I sat myself back next to Lady Blez.
‘Did that fi
lthy wurm have anything of interest to say?’ Lady Blez asked.
‘Platitudes, mainly,’ I said. ‘I suspect Madame Ambassador finds Hexator and its society far too messy and uncoordinated for her tastes.’
‘The Melding might be correct, at least on that point.’
‘They’re filthy heretics,’ I spat. ‘The wurms have crippled and blinded their gods so they may leech off their deities’ bodies.’
‘While the Melding might claim it has made itself masters of its gods, rather than become their slaves.’
‘The wurms are twisted parasites bloated on the blood of divinities they’ve chained, hobbled and denied perfection.’ I jabbed a finger angrily towards the alien ambassador. ‘And in their perversions, the wurms haven’t made themselves superior. They’ve filled their minds and bodies with so much of their broken gods’ plundered power they aren’t even …’
‘… human anymore?’ Alice Blez laughed.
I shrugged, trying to suppress my anger. ‘Wurmoid anymore.’

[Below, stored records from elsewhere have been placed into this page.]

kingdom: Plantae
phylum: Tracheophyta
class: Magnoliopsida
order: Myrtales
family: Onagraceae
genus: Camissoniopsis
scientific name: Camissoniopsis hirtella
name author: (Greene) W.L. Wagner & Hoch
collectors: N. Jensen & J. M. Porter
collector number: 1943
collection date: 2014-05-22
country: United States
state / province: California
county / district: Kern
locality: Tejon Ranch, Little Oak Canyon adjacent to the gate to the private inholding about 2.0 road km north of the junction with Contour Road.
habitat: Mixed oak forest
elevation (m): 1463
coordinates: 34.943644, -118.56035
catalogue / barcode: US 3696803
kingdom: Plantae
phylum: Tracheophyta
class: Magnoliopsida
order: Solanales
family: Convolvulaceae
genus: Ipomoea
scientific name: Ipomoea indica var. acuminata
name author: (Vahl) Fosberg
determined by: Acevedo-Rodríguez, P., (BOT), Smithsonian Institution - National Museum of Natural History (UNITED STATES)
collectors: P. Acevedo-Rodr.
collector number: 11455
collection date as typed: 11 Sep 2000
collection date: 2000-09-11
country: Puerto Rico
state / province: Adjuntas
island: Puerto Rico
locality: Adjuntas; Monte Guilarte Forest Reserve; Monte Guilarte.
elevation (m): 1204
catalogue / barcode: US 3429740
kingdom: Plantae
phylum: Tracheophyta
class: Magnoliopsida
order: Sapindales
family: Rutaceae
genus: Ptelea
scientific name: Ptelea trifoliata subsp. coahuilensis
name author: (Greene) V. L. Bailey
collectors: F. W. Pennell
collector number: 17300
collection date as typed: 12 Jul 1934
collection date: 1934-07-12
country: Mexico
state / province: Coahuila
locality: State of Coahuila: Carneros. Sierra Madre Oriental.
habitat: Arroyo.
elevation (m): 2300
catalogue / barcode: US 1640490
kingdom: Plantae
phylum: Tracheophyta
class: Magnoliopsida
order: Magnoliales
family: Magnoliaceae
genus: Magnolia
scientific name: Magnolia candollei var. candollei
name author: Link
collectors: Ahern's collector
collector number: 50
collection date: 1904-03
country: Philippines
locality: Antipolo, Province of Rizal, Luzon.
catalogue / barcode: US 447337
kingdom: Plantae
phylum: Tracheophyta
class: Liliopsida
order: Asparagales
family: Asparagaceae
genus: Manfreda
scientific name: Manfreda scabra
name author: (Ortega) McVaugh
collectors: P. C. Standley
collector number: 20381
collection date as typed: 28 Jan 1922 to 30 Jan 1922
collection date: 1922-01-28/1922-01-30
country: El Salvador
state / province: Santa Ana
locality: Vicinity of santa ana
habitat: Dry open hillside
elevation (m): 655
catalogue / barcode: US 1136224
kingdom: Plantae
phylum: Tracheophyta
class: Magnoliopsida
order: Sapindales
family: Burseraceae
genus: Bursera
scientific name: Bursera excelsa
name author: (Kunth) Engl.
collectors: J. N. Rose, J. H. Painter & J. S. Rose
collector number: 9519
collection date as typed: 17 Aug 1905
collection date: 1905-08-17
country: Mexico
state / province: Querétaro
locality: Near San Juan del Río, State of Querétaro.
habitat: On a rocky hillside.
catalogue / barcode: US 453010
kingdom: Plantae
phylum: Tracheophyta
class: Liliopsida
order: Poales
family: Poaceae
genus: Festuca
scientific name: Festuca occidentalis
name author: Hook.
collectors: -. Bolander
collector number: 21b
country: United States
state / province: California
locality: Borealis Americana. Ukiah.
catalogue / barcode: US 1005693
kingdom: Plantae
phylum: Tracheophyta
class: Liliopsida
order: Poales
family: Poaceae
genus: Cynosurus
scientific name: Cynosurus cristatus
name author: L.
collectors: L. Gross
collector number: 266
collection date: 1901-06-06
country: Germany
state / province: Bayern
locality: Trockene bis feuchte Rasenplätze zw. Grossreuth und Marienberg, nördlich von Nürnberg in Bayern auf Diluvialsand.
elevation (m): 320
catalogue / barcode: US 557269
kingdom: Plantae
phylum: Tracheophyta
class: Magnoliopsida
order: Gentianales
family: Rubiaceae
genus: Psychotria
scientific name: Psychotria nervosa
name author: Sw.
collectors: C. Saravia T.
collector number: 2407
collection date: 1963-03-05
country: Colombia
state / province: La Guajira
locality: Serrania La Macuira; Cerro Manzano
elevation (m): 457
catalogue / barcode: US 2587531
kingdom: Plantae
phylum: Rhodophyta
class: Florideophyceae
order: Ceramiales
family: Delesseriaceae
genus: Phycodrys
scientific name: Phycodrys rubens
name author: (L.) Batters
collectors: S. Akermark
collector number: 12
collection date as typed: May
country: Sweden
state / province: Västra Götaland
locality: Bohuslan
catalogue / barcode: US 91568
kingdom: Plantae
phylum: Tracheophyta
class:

‘I doubt we could have understood their species in their natural unaltered state, either,’ said Lady Blez.
‘True. But it’s still a highly dangerous game the Derechors are playing.’
Lady Blez reached out and touched my arm. ‘I know that better than anyone, doctor.’
I bit my lip as I realized what I had said. ‘Of course, my lady, I am very sorry.’
‘You suspect the Derechors conspired in Lord Blez’s murder? They could be backing the Seltins, that would be their family’s style. An indirect move against me.’